How do you determine if a matrix is invertible by investigating the equation Ax = I?
For a 3×3 matrix (A) with the following
Row 1: 1, 0, 1
Row 2: 1, 1, 0
Row 3: 0, 1, 1
I know the identity for a 3×3 matrix is
Row 1: 1, 0, 0
Row 2: 0, 1, 0
Row 3: 0, 0, 1
Also, I know the corresponding x must be of the form 3×3 to ensure the multiplication is valid to produce the identity matrix.
Therefore, x will have some form associated with:
Row 1: x11, x12, x13
Row 2: x21, x22, x23
Row 3: x31, x32, x33
Not sure how to proceed from here to find out whether the matrix is invertible.

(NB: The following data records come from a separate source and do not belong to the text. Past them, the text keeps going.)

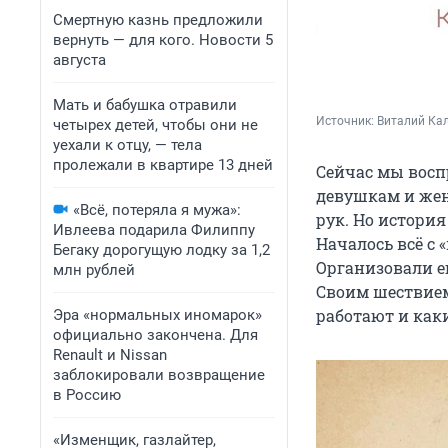
Смертную казнь предложили
вернуть — для кого. Новости 5
августа
Мать и бабушка отравили
Источник: 
Виталий Кал
четырех детей, чтобы они не
уехали к отцу, — тела
пролежали в квартире 13 дней
Сейчас мы восп
девушкам и жен
«Всё, потеряла я мужа»:
рук. Но истори
Ивлеева подарила Филиппу
Началось всё с 
Бегаку дорогущую лодку за 1,2
Организовали е
млн рублей
Своим шествием
работают и каки
Эра «нормальных иномарок»
официально закончена. Для
Renault и Nissan
заблокировали возвращение
в Россию
«Изменщик, газлайтер,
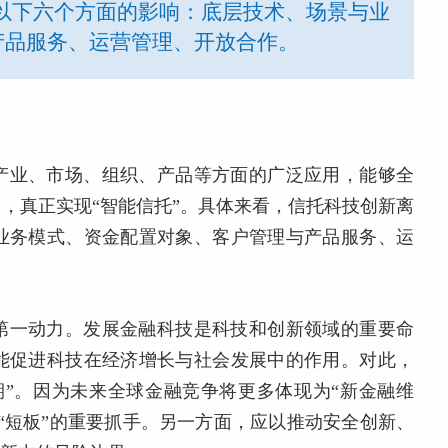
以下六个方面的影响：底层技术、场景与业
产品服务、运营管理、开放合作。
产业、市场、组织、产品等方面的广泛应用，能够全
，真正实现“智能信托”。具体来看，信托科技创新离
业务模式、资金配置对象、客户管理与产品服务、运
第一动力。发展金融科技是科技和创新领域的重要命
能促进科技在经济增长与社会发展中的作用。对此，
期”。因为未来全球金融竞争将更多体现为“新金融维
“短板”的重要抓手。另一方面，应以推动安全创新、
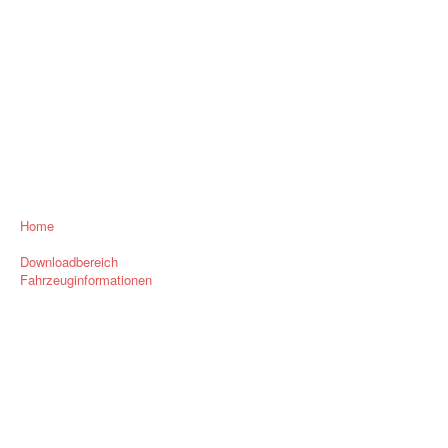
Home
Downloadbereich
Fahrzeuginformationen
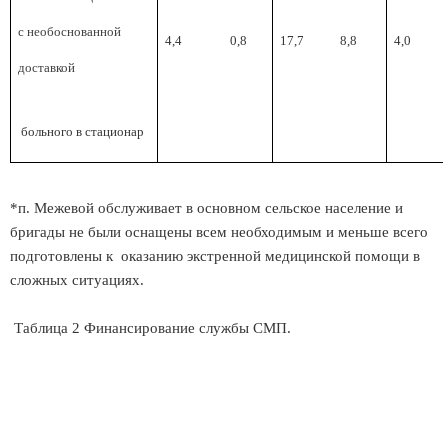
с необоснованной
4,4
0,8
17,7
8,8
4,0
доставкой
больного в стационар
*п. Межевой обслуживает в основном сельское население и
бригады не были оснащены всем необходимым и меньше всего
подготовлены к оказанию экстренной медицинской помощи в
сложных ситуациях.
Таблица 2 Финансирование службы СМП.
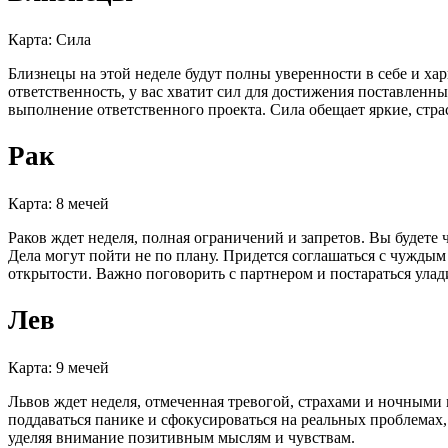
Карта: Сила
Близнецы на этой неделе будут полны уверенности в себе и хар
ответственность, у вас хватит сил для достижения поставленн
выполнение ответственного проекта. Сила обещает яркие, стра
Рак
Карта: 8 мечей
Раков ждет неделя, полная ограничений и запретов. Вы будет
Дела могут пойти не по плану. Придется соглашаться с чужды
открытости. Важно поговорить с партнером и постараться улад
Лев
Карта: 9 мечей
Львов ждет неделя, отмеченная тревогой, страхами и ночными
поддаваться панике и сфокусироваться на реальных проблемах,
уделяя внимание позитивным мыслям и чувствам.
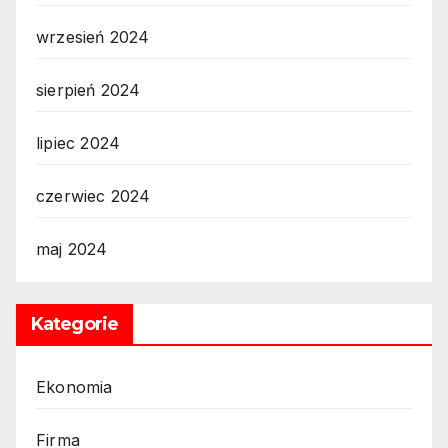
wrzesień 2024
sierpień 2024
lipiec 2024
czerwiec 2024
maj 2024
Kategorie
Ekonomia
Firma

I know for a 2×2 matrix I can tell whether the matrix is invertible by examining the determinant such that if the determinant is 0 then the matrix is said to be singular, hence has no inverse. Does this property hold for a 3×3 matrix?
Best Answer
You are correct that a real valued square matrix is invertible $\iff$ its determinant is nonzero. Also, $A$ represents a linear transformation between vector spaces of the same dimension, so it is invertible $\iff$ $\ker(A) = \{0\}$. The second method corresponds to row reducing A.